If the body is severely lacking in protein, there will be signs of edema, especially in the abdomen, legs, feet and hands. This is due to the decrease in serum albumin levels.
8. Anxious or depressed
Your brain needs to use a chemical substance called a neurotransmitter to transmit information between cells. Many of these neurotransmitters are composed of amino acids, which are the basic building blocks of protein.
Therefore, if you don’t eat enough protein, it can be difficult for your body to produce enough neurotransmitters. This can affect the normal function of your brain. For example, if your dopamine and serotonin levels decrease, you may feel restless or depressed.

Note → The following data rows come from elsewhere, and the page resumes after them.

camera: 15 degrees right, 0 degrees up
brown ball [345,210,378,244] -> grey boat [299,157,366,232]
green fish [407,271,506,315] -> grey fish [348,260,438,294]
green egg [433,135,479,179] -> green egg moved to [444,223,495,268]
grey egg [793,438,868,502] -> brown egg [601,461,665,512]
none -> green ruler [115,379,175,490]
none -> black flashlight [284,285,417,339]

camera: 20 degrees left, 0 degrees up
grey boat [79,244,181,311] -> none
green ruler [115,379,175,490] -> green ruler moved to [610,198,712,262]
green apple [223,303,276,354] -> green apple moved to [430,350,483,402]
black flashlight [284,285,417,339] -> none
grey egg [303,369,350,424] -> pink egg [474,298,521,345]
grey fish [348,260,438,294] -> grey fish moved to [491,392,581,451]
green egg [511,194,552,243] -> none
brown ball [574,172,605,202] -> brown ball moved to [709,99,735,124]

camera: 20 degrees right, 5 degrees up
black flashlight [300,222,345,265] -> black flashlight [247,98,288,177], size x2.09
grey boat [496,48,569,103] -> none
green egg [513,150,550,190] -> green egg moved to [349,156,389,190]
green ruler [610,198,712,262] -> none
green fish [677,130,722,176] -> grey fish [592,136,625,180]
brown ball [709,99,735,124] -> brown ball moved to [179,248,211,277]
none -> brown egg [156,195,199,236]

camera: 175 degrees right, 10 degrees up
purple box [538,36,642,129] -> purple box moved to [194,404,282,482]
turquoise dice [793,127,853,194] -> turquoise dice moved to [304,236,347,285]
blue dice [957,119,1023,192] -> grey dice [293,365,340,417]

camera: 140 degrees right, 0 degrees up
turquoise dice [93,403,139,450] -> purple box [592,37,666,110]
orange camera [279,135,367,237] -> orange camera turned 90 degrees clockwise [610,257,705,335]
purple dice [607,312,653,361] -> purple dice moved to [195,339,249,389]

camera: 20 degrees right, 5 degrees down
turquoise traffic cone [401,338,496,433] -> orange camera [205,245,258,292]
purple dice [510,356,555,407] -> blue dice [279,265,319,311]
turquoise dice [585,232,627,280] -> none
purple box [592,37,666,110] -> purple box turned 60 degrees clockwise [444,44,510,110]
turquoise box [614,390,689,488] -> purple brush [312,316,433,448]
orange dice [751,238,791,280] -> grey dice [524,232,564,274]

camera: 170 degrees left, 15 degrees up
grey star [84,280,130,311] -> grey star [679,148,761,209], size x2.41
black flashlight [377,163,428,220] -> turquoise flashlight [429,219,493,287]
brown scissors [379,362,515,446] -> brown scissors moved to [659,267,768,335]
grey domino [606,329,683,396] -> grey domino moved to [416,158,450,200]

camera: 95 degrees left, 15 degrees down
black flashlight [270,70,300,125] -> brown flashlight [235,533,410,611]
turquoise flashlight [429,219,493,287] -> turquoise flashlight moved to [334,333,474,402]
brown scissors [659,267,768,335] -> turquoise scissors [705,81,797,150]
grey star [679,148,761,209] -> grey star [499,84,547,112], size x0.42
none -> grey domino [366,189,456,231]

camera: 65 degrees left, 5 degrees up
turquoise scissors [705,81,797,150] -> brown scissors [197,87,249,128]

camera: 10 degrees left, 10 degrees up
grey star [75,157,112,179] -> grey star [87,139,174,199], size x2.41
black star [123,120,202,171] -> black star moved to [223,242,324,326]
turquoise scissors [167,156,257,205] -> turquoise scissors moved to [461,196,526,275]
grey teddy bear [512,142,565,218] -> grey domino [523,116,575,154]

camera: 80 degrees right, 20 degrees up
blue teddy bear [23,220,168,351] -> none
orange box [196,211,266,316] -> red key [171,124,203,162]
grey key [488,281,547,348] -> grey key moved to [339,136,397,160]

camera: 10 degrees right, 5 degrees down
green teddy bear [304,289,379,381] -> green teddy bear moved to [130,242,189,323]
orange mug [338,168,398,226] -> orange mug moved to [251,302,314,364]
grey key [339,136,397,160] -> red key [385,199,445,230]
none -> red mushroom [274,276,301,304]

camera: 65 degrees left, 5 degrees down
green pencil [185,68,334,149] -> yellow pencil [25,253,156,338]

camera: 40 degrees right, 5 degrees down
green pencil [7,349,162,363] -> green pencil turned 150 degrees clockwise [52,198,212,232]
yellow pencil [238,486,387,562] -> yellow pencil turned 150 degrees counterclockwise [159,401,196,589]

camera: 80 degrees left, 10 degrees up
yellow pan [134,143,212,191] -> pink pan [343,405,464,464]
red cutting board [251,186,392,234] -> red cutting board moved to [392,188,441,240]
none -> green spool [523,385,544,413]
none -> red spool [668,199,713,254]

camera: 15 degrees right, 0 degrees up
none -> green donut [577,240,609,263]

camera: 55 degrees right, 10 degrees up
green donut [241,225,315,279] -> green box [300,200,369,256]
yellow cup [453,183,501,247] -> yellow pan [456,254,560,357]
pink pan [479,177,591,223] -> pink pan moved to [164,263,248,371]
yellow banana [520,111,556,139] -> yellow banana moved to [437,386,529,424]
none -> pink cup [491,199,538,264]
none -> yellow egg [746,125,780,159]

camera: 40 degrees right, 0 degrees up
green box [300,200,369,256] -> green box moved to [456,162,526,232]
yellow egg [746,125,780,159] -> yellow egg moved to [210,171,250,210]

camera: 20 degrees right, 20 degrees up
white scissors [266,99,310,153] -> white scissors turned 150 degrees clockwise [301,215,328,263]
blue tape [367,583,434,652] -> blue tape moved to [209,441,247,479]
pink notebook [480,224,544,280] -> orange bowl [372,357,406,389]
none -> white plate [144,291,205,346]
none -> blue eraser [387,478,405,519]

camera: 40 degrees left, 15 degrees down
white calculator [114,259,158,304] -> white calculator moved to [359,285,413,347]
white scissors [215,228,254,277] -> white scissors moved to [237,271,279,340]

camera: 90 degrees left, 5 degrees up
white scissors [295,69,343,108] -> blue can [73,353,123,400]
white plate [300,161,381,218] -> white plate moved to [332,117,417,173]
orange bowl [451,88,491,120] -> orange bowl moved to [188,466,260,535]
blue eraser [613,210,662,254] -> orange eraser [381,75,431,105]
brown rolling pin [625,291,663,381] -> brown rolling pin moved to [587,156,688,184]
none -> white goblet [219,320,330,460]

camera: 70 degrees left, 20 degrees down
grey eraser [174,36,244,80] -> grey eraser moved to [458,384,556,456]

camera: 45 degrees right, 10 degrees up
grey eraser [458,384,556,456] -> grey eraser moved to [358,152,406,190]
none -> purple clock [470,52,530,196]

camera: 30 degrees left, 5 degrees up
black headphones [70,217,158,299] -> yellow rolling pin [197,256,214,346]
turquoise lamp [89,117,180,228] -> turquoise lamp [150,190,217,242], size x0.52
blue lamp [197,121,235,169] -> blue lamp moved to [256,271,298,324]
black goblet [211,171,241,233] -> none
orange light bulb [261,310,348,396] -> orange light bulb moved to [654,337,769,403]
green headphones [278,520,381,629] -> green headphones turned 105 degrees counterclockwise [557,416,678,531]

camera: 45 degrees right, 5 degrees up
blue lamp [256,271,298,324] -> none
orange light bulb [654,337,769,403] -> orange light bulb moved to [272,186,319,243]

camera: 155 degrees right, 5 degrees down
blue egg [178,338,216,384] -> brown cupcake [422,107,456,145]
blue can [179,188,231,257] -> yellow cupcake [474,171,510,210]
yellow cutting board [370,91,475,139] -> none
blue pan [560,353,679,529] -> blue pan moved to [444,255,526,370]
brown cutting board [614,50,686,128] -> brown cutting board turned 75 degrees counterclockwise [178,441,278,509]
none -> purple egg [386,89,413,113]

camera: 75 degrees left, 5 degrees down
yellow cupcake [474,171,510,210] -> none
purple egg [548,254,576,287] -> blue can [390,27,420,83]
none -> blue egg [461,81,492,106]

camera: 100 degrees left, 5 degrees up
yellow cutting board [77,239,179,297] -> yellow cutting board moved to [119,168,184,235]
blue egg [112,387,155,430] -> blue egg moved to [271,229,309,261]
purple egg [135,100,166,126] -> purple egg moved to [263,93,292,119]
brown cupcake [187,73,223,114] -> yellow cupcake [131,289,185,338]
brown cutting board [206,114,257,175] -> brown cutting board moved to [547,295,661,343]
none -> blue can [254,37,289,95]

In addition, insufficient neurotransmitters can cause brain fog and an inability to concentrate, as well as sleep disturbances.
How to eat enough protein
Generally speaking, healthy adults should consume at least 0.8 grams of protein per kilogram of body weight (1 kg = 2.2 pounds) per day. For example, a 180-pound person should eat at least 65 grams of high-quality protein every day.[*]
However, the “correct” amount of protein depends on many factors, including activity level, age, muscle mass and current health status.
Eating a diverse diet can help to avoid protein deficiency.
In your daily diet, it is also helpful to reduce carbohydrates and increase the intake of high-quality protein, such as lean meat, chicken, fish, dairy products, eggs, etc.
For vegetarians, some of the best sources of protein are whole grains, lentils, soybeans and other legumes, soy products, nuts, seeds and vegetables.
Drinking a whey protein shake before and after fitness and exercise can repair damaged muscles and help increase muscle mass and burn fat.
In short (as long as you are not too picky or dieting) no matter what type of diet you follow, you should always make sure that you get enough protein to avoid health problems caused by protein deficiency.